* [WRITTEN PROBLEM]: In the listing below, swap "inspecting party" for "reviewer" wherever it appears and reproduce every line otherwise unchanged, leaving out the pictures.

BEGIN TASK DATA

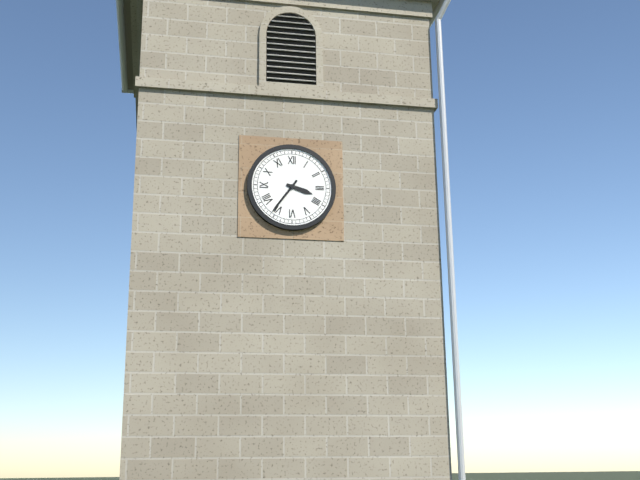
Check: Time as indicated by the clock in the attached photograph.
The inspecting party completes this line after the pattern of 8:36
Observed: 3:36
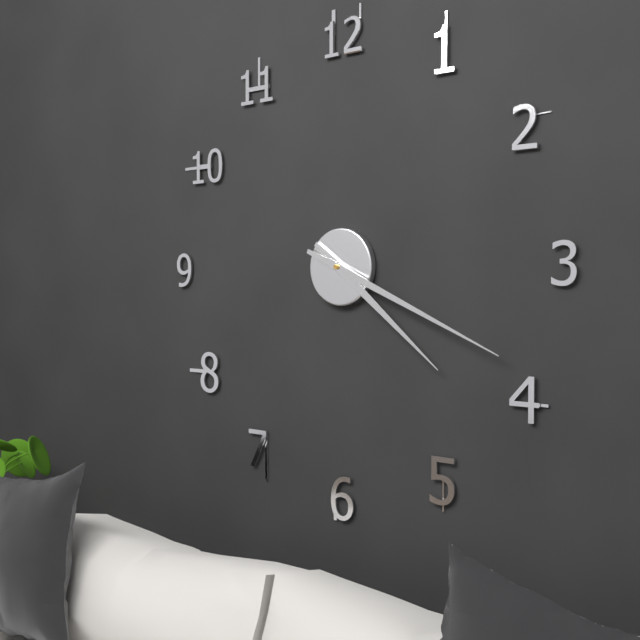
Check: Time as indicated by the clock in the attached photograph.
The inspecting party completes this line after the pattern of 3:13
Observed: 4:19
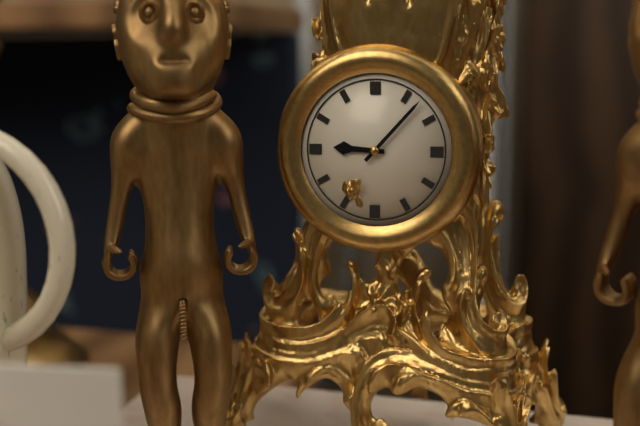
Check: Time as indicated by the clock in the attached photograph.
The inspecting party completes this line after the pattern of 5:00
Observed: 9:07
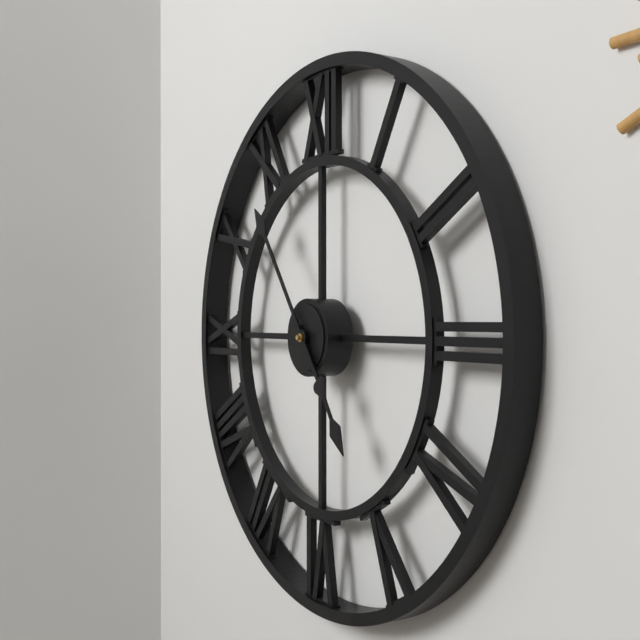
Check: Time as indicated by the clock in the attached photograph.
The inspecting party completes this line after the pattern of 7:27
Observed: 4:54
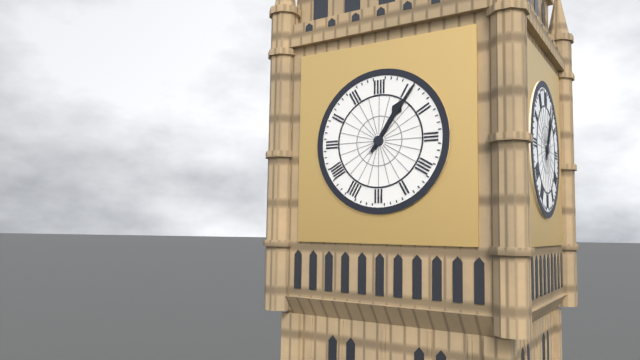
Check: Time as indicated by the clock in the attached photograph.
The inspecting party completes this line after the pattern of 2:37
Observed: 1:06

END TASK DATA

* [THE COMPLETED TASK]:
Check: Time as indicated by the clock in the attached photograph.
The reviewer completes this line after the pattern of 8:36
Observed: 3:36
Check: Time as indicated by the clock in the attached photograph.
The reviewer completes this line after the pattern of 3:13
Observed: 4:19
Check: Time as indicated by the clock in the attached photograph.
The reviewer completes this line after the pattern of 5:00
Observed: 9:07
Check: Time as indicated by the clock in the attached photograph.
The reviewer completes this line after the pattern of 7:27
Observed: 4:54
Check: Time as indicated by the clock in the attached photograph.
The reviewer completes this line after the pattern of 2:37
Observed: 1:06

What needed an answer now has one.